*Selection*.
A basic (?) problem with addresses (gcc)

T

Tim Rentsch

Joshua Maurice said:
[snip]

I was wondering if you would give me your expert opinion on a very
related issue, namely the union DR and a related issue. I've had a
bunch of musing and questions up on comp.std.c++ for a while now, and
I've received no replies. It involves several problems inherited from
C, some of which are closely related to the strict aliasing rule and
the union DR.

"Effective type" rules, not "strict aliasing" rules. These terms
are different, and only "effective type" is defined by the ISO
Standard. "Strict aliasing" is a gcc-ism, and means something
different.
[snip]

Ok. Let's look at a couple of simpler examples.

#include <stdlib.h>
int main()
{
void* p;
int* x;
float* y;

p = malloc(sizeof(int) + sizeof(float));
x = p;
y = p;
*x = 1;
*y = 2;
return *y;
}

Does the above program have any undefined behavior?
No.

What about the
following program?

#include <stdlib.h>
void foo(int* x, float* y)
{
*x = 1;
*y = 2;
}
int main()
{
void* p;
int* x;
float* y;

p = malloc(sizeof(int) + sizeof(float));
x = p;
y = p;
foo(x, y);
return *y;
}

Again the behavior for this program is defined.
The problem I see is that the strict aliasing rule's intent AFAIK is

Again I think you mean "effective type" rules rather than "strict
aliasing" rules.
to allow a compiler to transform foo to:
void foo(int* x, float* y)
{
*y = 2;
*x = 1;
}
as an "int*" and a "float*" may not alias. However, this would break
the program from the read in main of "*y" which reads a memory
location through a float lvalue which was last written to through an
int lvalue.

Yes it is, and yes it would. The rules for effective type
are poorly constructed and don't allow as much freedom as
most people expect.
Hopefully you should see how this is related to the union
DR now, ex:

#include <stdlib.h>
void foo(int* x, float* y)
{
*x = 1;
*y = 2;
}
int main()
{
union { int x; float y; };
foo(&x, &y);
return y;
}

The linked thread in comp.lang.c++ itself links to a DR resolution on
the c++ standard committee's website which IMHO does nothing to
address these problems.

(I haven't tried to read up on any c++ issues.)
In short: We want the compiler to be able to optimize assuming that
sufficiently differently typed pointers do not alias. This allowance
has been phrased as "You may not read an object through an lvalue of a
sufficiently different type." We must also support starting an
object's lifetime by writing to member sub-objects through an lvalue
of that member sub-object, such as:

#include <stdlib.h>
typedef struct T { int x; int y; } T;
int main()
{ T* t;
t = malloc(sizeof(T));
t->x = 1;
return t->x;
}

Taken together, this leads to the union DR (mentioned above), and the
highly related problem that any userland memory allocator appears to
at least run afoul of the union DR, and also possibly have undefined
behavior because a piece of memory may be treated as several
sufficiently different types while in the care of the userland memory
allocator.

*Complete the following*.
a - Quote the thread word for word, starting at "to allow a compiler" and ending at "int lvalue.".
b - Answer these questions about the thread:
(i) Which term does the thread call a gcc-ism?
(ii) What answer does the thread give when asked whether the first example program has any undefined behavior?
(iii) Which function does the first example program call to allocate memory?
The data that follows this thread was taken from a different source.

*Provided data*.
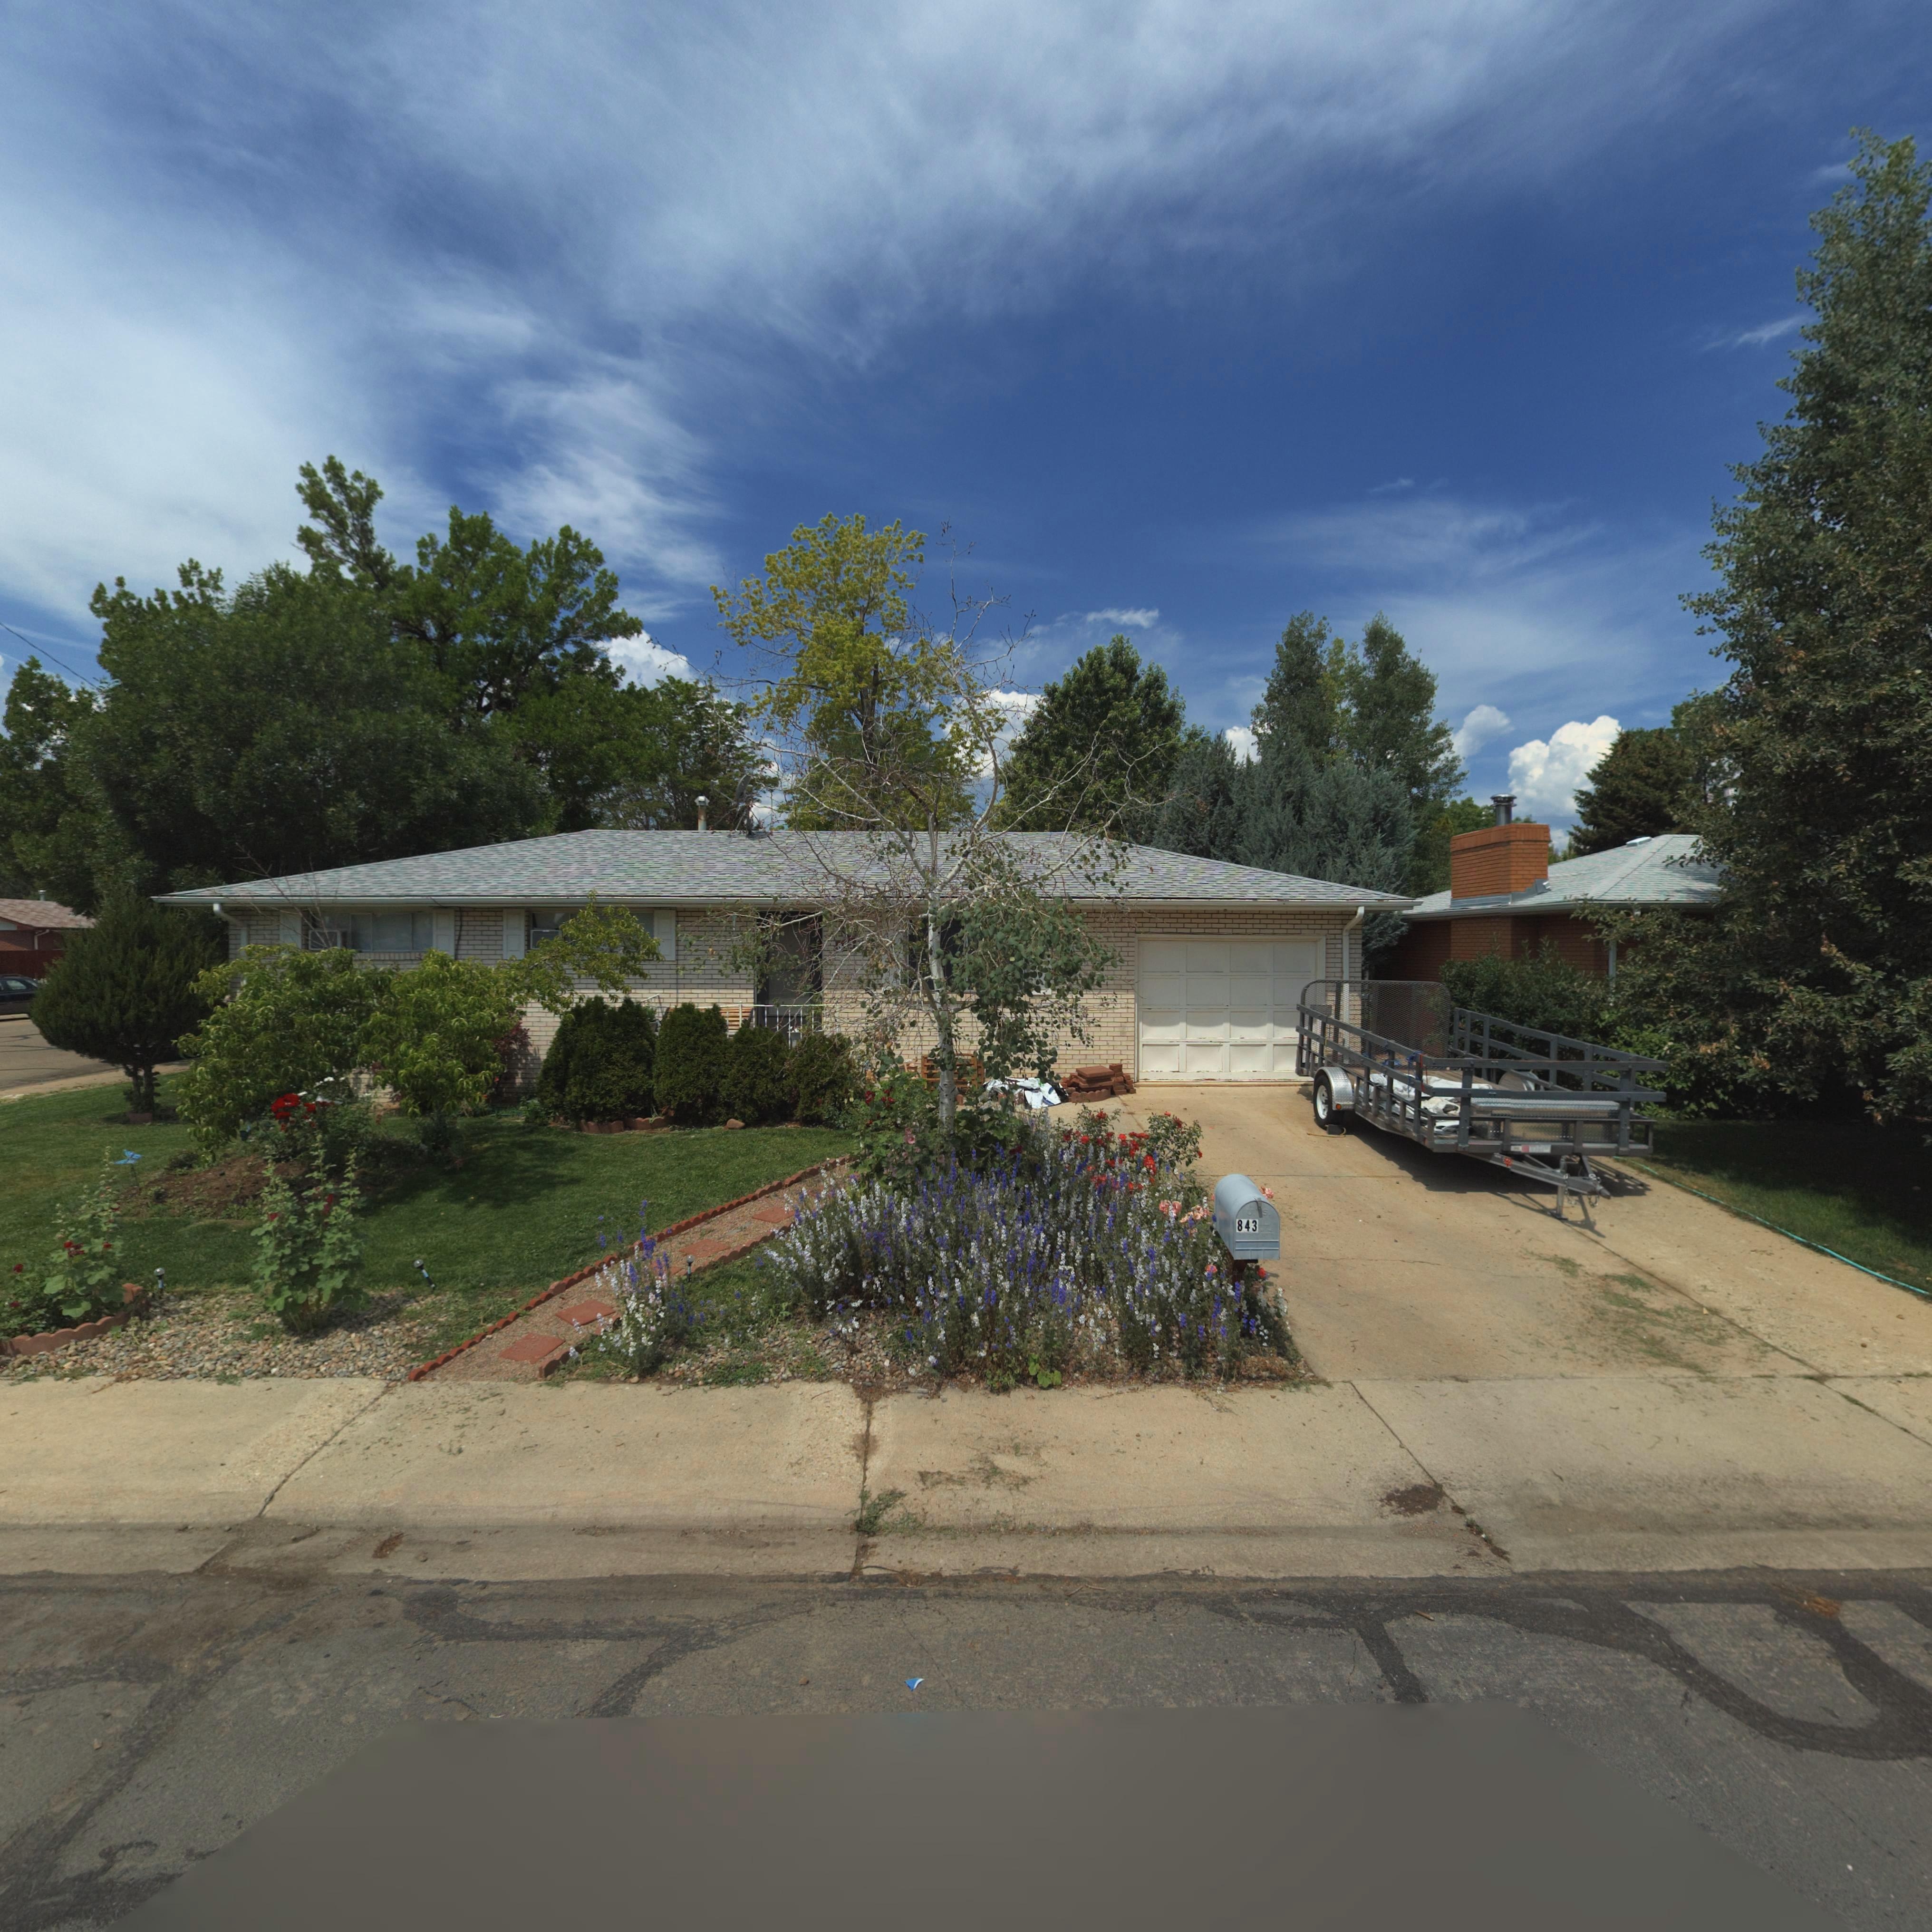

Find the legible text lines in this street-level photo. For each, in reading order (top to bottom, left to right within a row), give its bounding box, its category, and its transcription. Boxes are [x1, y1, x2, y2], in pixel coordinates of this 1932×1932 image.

*Answers in order*.
a -
to allow a compiler to transform foo to:
void foo(int* x, float* y)
{
*y = 2;
*x = 1;
}
as an "int*" and a "float*" may not alias. However, this would break
the program from the read in main of "*y" which reads a memory
location through a float lvalue which was last written to through an
int lvalue.

b -
(i) "Strict aliasing."
(ii) No.
(iii) malloc.